La desaparición de los frentes de guerra, el hundimiento de la zona republicana, la unificación de todo el territorio nacional, desencadenaron un gigantesco trasiego, un enorme movimiento colectivo que hizo que millares de españoles se pusieran en marcha hacia las zonas conquistadas en el momento del desplome republicano, al reencuentro con aquellos allegados a los que un azar geográfico había separado. Refugiados, desplazados, huidos, invadían trenes y autocares empujados por el incontenible anhelo del abrazo largo tiempo reprimido. En aquel momento un grupo humano daba la más exacta dimensión de la tragedia vivida: eran los niños evacuados durante la guerra a zonas alejadas de su hogar, al extranjero. Eran niños que regresaban a sus casas, muchos de ellos sin encontrar casa ni familia que los reclamase. Otros buscaban su identidad. Una carta publicada en La Vanguardia de Barcelona el 28 de mayo reflejaba lo estremecedor de una situación. La carta estaba dirigida al alcalde de Barcelona y, en su patética ingenuidad, una niña se expresaba así:
Soy una niña refugiada en Barcelona. Me llamo Manuela Giménez Rodríguez, tengo nueve o diez años. Vivía con mis padres y hermanos en la calle Lagasca, no recuerdo el número. Tenía otra hermana aquí en Barcelona recogida en una casa particular, pero no sé la dirección. Estoy hospitalizada en el sanatorio Vista Rica, carretera de la Rabassada, tel. 83 532. Tengo una pierna mala, pero enyesada. Con muletas puedo andar muy bien. Espero de su corazón y por su encargo, hará el favor de que sepa algo de mis padres. Se lo agradecerá mucho Manuela Giménez. Mis padres se llaman José y Rafaela.

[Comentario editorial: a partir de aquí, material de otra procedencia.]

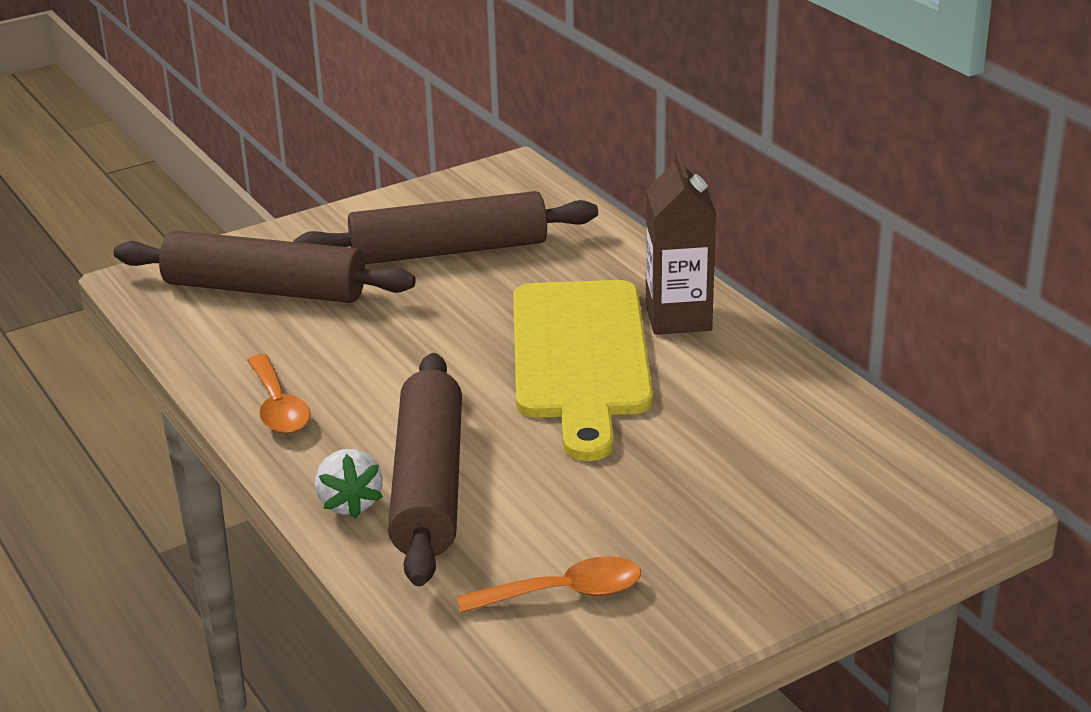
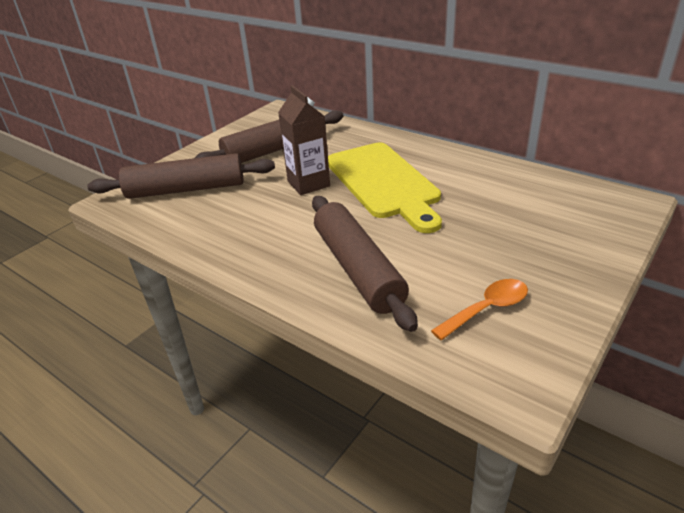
camera: 20 degrees left, 5 degrees up
orange spoon [247,354,310,434] -> none
white strawberry [315,449,383,519] -> none
brown carton [646,150,716,335] -> brown carton moved to [278,85,330,195]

Por Irún entraban chicos y chicas llevados a Francia, a Bélgica, a Holanda, evacuados durante la guerra y que volvían extraños, marcados por una experiencia que los había separado de sus padres, de su patria.
Las tropas vencedoras desfilaban al paso alegre de la paz y en su desfile se cruzaban con las caravanas de vencidos que en grandes masas eran llevados a campos de concentración, conscientes de que el fin de las hostilidades no había traído el abrazo de la reconciliación y de que su destino sería cargar con el duro peso de la derrota. Decididamente, las posibilidades de que la paz fuera alegre no eran las mismas para unos que para otros.
Lo urgente en aquellos momentos era calmar el hambre de los ocho millones de españoles que en la zona gubernamental habían llegado a los más patéticos extremos de desnutrición. El hambre se atendía desde los camiones de Auxilio Social, desde los comedores improvisados por la entidad de socorro que proporcionaba el pan a una población famélica, a unas criaturas raquíticas que llevaban el hambre grabada en la mirada.